Показанный фрагмент =
┌──

Светлейший! Про себя вздыхаю облегченно: «Слава тебе, Господи!», а вслух говорю:
— Тебе вроде полегче.
— Да! Я начала пить бисептол — и сразу стало лучше. Жалко, на дачу не смогла поехать — в лесу сейчас грибов полно. Сережа хотел со мной остаться, но я его отправила — пусть займется делами, которые наметил. Сказала, что хочу поболеть одна.
Мы прочирикали больше часа. Обсудили цены в магазинах, какие-то кулинарные рецепты, посетовали, что уходящим летом не удалось никуда съездить на отдых.
— Ой, я ж тебе не говорила, — спохватилась Лена, — мы с Сережей таймшер купили! Только в этом году, наверное, воспользоваться им не удастся.
— А если я по вашему таймшеру махну?
— Конечно!
Без вопросов!
На душе у меня с каждой минутой становилось легче, спокойнее. Прощаясь, Лена сказала:
— Танечка, я тебя очень люблю.
— Я тоже очень люблю тебя, Леночка.

└──

Выдержки из списка =
┌──

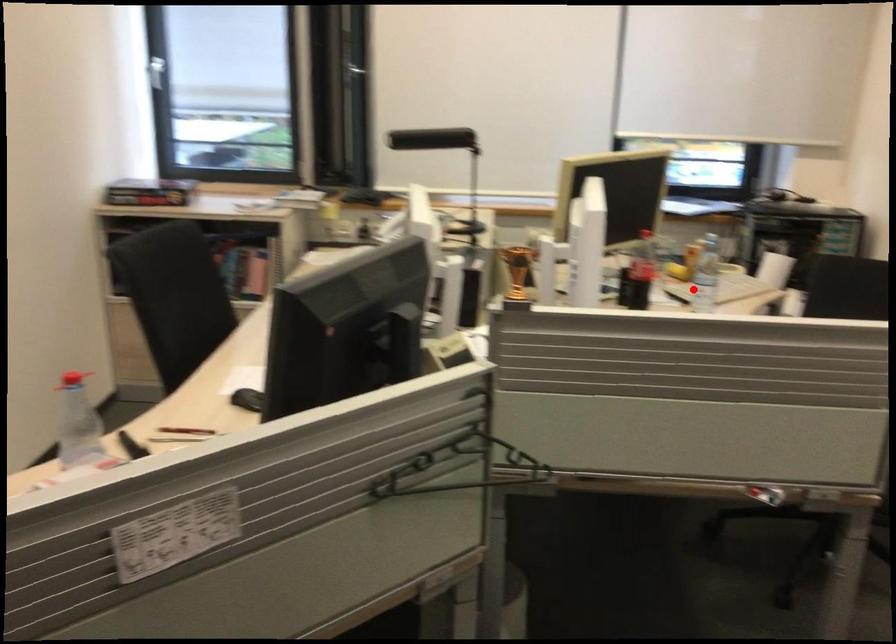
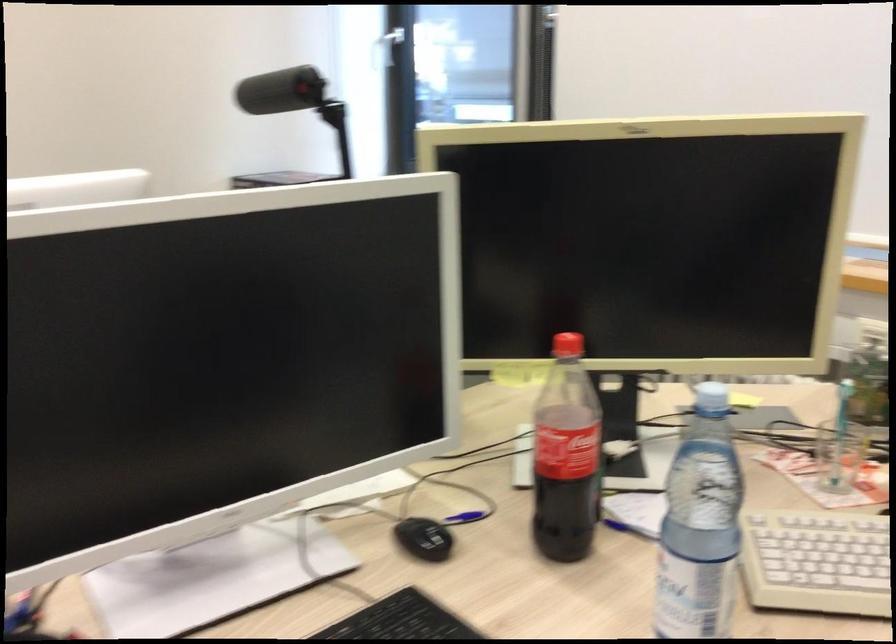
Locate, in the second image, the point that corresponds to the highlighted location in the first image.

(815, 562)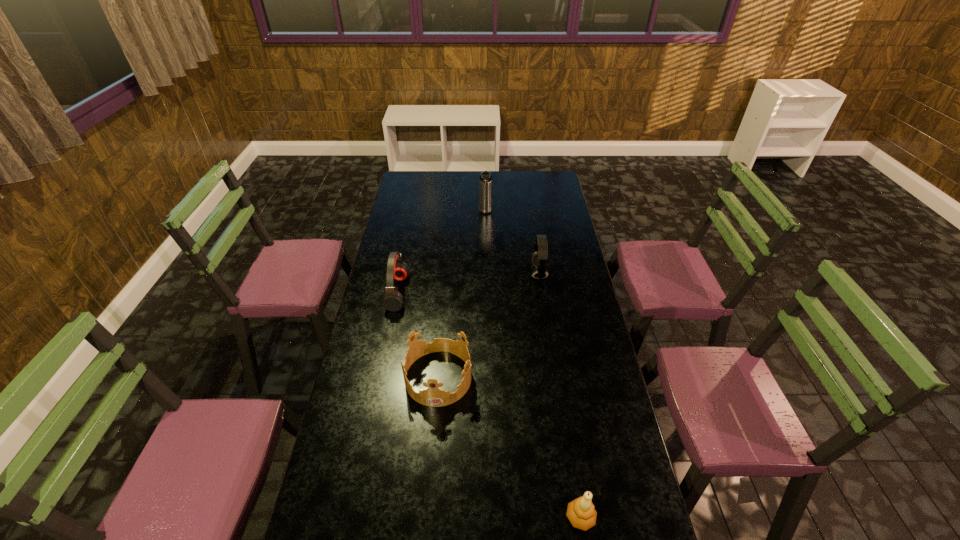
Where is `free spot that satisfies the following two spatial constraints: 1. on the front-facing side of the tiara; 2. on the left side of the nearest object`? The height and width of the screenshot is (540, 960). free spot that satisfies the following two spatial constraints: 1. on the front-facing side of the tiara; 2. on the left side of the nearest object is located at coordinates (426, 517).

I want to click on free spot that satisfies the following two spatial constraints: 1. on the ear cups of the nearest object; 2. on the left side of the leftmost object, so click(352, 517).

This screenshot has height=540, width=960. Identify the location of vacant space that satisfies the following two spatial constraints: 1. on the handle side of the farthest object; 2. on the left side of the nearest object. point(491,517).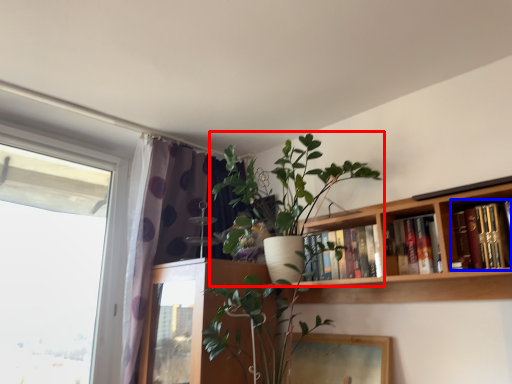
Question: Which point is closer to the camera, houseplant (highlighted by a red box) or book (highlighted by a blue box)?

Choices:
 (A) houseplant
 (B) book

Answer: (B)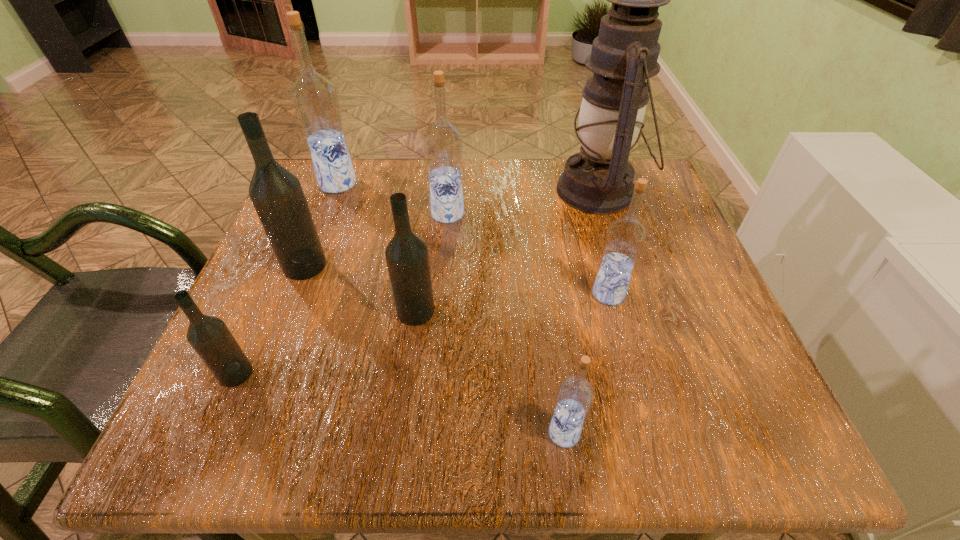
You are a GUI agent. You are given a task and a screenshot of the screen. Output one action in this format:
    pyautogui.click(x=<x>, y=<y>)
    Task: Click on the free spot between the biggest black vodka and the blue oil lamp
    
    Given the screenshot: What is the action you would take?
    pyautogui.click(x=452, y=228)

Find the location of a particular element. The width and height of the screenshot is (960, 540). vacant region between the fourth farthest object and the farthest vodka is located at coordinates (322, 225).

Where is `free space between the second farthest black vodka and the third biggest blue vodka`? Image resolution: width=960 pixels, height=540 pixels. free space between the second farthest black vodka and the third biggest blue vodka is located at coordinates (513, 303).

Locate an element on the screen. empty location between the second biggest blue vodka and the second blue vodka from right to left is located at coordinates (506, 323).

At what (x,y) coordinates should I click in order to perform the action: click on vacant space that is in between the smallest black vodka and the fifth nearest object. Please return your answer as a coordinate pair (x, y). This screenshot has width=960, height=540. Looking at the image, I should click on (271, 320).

└──

Рабочее задание =
Ответьте по фрагменту на вопросы.
(a) Какое лекарство начала пить Лена?
(b) Чего, по словам Лены, сейчас полно в лесу?
(c) Что купили Лена и Сережа?
Список никак не связан с фрагментом.

Итог задания =
(a) Бисептол.
(b) Грибов.
(c) Таймшер.